Text excerpt:
------------------------------------------------

# Eureka Mignon



## LondonDynaslow (Jan 7, 2016)

Hi all. I'm new! Had my Gaggia Classic for somewhere over 10 years and its predecessor (I killed the boiler) for 5 before that. Finally getting round to choosing a grinder after using Illy ground. I wanted the smallest reasonably pretty espresso-capable one I could find and that seems to be the Mignon in chrome, having mulled over the MDF, i-Mini and Rocky. Firstly, although I've been "lurking" and read lots of comments on it, anyone going to say "no don't, it's rubbish, choose one of the others"? Secondly, anyone know of the best price from a reputable seller please?

BTW I'm afraid I've already gone way over what I was going to spend and something massive just won't work.


----------



## MediumRoastSteam (Jul 7, 2015)

Hi there, and welcome to the forum. Having owned an Eureka Mignon for 3 years, I think it is a great grinder, and, from what I've read so far, it is a far superior one over the other three you mentioned in your post.

As per price, it seems you can get a mk2 second hand in this forum for around £200, whereas a new one would cost you around £280 from Bella Barista.

There is a quite an old but yet comprehensive and thorough review of this grinder, compared to others in the same category here:

https://www.bellabarista.co.uk/pdf/compactgrinder1closerlookv3.pdf


----------



## Phil104 (Apr 15, 2014)

You really can't go wrong with a Mignon for the price and no reason why a s/h on the forum wouldn't deliver


----------



## StuartS (Jan 2, 2015)

I can also recommend the mignon but consider the colours. Gloss black is a nice finish and goes with most things. Quite a bit cheaper too.

very consistent but clumpy. You will need to break the clumps up before tamping - takes a few seconds when you get it into your routine.

cleaning the mignon is very easy and when its back together the grind is unchanged.


----------



## Novisteel (Dec 20, 2015)

I use a Rocky doserless which is a "stepped" grinder and find that the "steps" are too large to finesse the grind for Espresso. If buying again I would favour a "stepless".


----------



## LondonDynaslow (Jan 7, 2016)

Thanks all


----------



## Jumbo Ratty (Jan 12, 2015)

With bella barista you get a spare set of burrs and im led to believe you may also get a bag of coffee thrown in. Ive also read their aftersales are great, but doubt you would have any trouble with the grinder in question £309.95 for chrome.

------------------------------------------------

Input data:
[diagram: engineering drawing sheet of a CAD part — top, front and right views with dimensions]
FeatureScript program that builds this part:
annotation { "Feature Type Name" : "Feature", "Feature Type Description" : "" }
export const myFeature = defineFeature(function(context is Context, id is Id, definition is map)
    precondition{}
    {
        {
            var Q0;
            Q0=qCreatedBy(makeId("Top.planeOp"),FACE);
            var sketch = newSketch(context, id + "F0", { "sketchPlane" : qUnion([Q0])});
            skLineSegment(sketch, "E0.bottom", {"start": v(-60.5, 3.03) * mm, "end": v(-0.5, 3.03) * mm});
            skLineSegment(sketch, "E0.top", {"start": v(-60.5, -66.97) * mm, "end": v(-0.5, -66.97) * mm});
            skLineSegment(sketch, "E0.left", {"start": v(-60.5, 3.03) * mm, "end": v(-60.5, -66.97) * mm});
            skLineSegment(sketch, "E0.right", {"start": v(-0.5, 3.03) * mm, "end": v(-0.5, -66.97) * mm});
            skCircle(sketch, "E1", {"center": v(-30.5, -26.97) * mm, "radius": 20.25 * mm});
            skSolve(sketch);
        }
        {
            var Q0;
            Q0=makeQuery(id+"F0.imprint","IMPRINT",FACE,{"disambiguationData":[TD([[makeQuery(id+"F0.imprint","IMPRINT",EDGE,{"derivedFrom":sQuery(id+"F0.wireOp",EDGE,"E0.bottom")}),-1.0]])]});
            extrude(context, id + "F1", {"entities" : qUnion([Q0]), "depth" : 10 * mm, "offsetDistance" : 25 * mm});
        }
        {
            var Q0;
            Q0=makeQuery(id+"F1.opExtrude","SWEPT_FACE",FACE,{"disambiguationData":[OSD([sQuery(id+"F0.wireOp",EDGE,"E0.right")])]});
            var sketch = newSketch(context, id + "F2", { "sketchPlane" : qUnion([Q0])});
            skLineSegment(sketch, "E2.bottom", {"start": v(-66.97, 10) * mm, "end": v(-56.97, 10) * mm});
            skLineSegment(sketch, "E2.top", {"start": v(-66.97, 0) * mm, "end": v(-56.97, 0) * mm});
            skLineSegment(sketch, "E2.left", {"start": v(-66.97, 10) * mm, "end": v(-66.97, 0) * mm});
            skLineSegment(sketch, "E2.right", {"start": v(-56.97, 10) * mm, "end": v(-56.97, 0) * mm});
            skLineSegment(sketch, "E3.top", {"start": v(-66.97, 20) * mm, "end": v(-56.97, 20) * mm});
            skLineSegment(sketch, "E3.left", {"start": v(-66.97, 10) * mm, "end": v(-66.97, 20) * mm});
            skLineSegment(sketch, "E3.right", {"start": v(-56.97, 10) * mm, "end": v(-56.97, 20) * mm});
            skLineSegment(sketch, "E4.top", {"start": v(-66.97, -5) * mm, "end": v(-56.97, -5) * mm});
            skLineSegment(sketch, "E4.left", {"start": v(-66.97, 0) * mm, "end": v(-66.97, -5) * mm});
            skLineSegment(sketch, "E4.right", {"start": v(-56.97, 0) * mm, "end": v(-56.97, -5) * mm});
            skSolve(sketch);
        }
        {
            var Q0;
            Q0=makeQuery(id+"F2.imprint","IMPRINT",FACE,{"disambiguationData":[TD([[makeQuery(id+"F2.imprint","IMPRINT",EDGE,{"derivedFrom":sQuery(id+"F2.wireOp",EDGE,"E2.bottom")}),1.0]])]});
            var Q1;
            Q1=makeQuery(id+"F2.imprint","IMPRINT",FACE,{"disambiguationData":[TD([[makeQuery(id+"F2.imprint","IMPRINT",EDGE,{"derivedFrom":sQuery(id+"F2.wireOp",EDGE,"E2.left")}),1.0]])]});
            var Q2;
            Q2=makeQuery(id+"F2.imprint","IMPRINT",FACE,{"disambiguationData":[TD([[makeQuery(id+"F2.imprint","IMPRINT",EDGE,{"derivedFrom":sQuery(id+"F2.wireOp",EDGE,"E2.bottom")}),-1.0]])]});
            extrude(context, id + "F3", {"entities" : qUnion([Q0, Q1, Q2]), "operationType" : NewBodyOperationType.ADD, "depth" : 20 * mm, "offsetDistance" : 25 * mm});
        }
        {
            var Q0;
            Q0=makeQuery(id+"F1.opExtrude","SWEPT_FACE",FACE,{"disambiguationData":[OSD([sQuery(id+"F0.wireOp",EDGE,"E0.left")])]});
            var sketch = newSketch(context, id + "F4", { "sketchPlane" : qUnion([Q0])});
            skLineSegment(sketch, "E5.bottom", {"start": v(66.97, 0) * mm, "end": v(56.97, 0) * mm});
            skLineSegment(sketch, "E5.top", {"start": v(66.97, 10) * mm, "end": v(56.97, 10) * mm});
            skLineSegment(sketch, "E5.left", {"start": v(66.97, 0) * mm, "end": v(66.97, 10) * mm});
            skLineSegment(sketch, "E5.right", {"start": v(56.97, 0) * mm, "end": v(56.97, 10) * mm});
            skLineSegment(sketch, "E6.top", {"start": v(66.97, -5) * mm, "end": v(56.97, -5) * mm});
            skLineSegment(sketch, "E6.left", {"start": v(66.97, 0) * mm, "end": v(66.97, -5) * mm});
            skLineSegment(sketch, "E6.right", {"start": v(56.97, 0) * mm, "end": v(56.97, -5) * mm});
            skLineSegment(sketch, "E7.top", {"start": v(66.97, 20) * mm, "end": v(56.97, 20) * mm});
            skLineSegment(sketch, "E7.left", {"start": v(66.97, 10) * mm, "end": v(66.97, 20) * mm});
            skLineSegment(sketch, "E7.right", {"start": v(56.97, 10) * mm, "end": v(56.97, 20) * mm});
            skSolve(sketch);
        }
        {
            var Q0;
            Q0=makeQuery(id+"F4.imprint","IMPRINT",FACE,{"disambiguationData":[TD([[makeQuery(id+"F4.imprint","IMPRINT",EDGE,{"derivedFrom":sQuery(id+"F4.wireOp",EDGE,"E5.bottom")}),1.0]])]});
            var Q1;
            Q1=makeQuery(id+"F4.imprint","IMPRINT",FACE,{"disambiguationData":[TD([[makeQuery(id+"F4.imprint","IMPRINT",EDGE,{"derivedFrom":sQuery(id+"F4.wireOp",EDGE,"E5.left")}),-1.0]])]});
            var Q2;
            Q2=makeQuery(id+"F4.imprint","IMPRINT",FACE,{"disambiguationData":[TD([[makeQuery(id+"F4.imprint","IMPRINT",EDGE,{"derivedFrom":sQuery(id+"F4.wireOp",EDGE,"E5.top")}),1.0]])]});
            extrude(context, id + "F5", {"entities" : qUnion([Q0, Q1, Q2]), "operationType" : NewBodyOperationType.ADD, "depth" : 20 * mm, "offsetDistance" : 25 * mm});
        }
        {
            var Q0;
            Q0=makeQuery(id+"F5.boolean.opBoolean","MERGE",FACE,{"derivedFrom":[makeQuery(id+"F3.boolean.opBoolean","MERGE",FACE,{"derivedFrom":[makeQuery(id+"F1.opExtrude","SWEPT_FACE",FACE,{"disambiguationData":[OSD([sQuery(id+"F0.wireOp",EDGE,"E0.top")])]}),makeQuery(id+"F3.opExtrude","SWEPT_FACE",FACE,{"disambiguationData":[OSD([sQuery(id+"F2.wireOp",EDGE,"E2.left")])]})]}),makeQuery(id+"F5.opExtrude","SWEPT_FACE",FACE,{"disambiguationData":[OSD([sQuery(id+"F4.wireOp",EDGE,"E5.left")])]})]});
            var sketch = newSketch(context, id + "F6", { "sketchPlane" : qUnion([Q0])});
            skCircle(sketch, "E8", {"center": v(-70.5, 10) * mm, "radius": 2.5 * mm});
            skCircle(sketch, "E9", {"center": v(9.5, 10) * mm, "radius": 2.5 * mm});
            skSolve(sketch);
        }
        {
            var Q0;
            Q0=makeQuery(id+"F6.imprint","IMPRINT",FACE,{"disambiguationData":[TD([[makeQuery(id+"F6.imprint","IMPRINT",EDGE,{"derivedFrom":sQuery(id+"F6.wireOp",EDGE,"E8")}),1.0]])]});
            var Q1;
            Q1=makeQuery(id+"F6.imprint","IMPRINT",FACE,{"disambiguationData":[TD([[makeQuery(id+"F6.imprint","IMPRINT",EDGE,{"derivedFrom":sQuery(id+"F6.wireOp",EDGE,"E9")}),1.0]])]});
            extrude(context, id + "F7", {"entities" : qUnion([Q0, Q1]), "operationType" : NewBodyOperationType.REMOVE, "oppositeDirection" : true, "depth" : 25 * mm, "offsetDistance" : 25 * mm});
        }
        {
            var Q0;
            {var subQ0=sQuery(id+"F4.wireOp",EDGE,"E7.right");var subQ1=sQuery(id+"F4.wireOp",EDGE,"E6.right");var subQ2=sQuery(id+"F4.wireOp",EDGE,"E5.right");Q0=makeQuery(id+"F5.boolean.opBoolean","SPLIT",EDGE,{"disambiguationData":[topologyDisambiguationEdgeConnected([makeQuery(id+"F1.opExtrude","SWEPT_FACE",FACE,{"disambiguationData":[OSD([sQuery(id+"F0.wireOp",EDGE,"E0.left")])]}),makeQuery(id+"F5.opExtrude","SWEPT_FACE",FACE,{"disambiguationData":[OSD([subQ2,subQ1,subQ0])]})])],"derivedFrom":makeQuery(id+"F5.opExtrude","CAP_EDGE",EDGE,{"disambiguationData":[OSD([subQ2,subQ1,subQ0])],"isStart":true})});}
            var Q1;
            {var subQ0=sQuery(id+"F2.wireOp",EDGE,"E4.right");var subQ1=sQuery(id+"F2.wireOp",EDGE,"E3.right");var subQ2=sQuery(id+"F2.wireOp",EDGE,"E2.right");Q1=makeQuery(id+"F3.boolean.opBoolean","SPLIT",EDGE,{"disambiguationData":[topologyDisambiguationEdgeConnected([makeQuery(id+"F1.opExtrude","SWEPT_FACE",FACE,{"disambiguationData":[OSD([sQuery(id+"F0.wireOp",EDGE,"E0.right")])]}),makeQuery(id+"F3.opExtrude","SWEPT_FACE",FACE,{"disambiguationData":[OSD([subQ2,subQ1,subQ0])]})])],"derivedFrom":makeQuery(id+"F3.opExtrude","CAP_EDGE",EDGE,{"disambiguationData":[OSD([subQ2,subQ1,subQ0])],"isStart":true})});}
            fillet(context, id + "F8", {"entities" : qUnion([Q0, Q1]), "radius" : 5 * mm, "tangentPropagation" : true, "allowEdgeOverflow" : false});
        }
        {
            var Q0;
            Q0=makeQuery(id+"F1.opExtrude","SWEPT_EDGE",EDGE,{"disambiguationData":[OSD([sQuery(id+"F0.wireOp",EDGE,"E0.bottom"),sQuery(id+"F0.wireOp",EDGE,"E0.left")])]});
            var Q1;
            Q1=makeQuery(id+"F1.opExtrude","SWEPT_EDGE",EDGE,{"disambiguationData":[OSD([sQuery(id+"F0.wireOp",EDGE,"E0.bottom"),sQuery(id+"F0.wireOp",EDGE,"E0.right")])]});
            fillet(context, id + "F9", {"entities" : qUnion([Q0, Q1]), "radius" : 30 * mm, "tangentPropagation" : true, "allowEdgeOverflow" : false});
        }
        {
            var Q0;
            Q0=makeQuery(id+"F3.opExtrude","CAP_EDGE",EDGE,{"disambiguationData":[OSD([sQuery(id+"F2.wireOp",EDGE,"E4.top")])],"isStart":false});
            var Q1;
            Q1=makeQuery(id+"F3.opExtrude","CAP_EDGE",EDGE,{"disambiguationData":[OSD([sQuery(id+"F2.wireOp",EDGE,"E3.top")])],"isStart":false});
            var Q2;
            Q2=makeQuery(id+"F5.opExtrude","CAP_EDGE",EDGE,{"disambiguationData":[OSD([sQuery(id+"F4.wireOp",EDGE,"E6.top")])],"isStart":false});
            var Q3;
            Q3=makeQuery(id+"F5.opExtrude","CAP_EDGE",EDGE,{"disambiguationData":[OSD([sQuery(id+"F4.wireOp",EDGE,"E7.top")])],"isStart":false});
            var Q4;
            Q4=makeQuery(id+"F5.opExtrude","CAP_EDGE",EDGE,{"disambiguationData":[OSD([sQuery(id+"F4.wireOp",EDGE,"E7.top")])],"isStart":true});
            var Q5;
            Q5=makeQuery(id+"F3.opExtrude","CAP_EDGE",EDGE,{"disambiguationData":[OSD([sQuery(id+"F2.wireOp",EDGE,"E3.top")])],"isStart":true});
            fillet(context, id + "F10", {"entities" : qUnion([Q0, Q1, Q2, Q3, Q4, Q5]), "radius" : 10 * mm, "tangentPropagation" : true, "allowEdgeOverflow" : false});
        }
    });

------------------------------------------------

Problems and tasks:
(1) Pull out every line of the records that contains the string "sketchPlane", matching case exactly.
(2) Carry on the Eureka Mignon forum thread, picking up after its final post.
The Eureka Mignon forum thread and the records are unrelated pieces of material.

The answers:
(1)
            var sketch = newSketch(context, id + "F0", { "sketchPlane" : qUnion([Q0])});
            var sketch = newSketch(context, id + "F2", { "sketchPlane" : qUnion([Q0])});
            var sketch = newSketch(context, id + "F4", { "sketchPlane" : qUnion([Q0])});
            var sketch = newSketch(context, id + "F6", { "sketchPlane" : qUnion([Q0])});

(2)
Off ebay you can get one for £266.88 delivered. No free burrs and comes from germany.

Seeing as how you mentioned reputable seller it sounds like bella barista is the one to go for. But thought id just point out the cheapest price ive seen it for.

If anyone knows of a cheaper place to get the chrome eureka mignon from i would appreciate the heads up


----------



## kms (Nov 20, 2013)

Had my Classic since 2005 and for 8 of those years struggled with a Gaggia MM. Joined this forum lurked and learned and went for the shiney, shiney chrome Mignon. Couldn't believe the difference in the results in the cup. Yes it clumps a little but certainly works for me and the Classic.


----------



## LondonDynaslow (Jan 7, 2016)

kms said:


> Had my Classic since 2005 and for 8 of those years struggled with a Gaggia MM. Joined this forum lurked and learned and went for the shiney, shiney chrome Mignon. Couldn't believe the difference in the results in the cup. Yes it clumps a little but certainly works for me and the Classic.


Thanks!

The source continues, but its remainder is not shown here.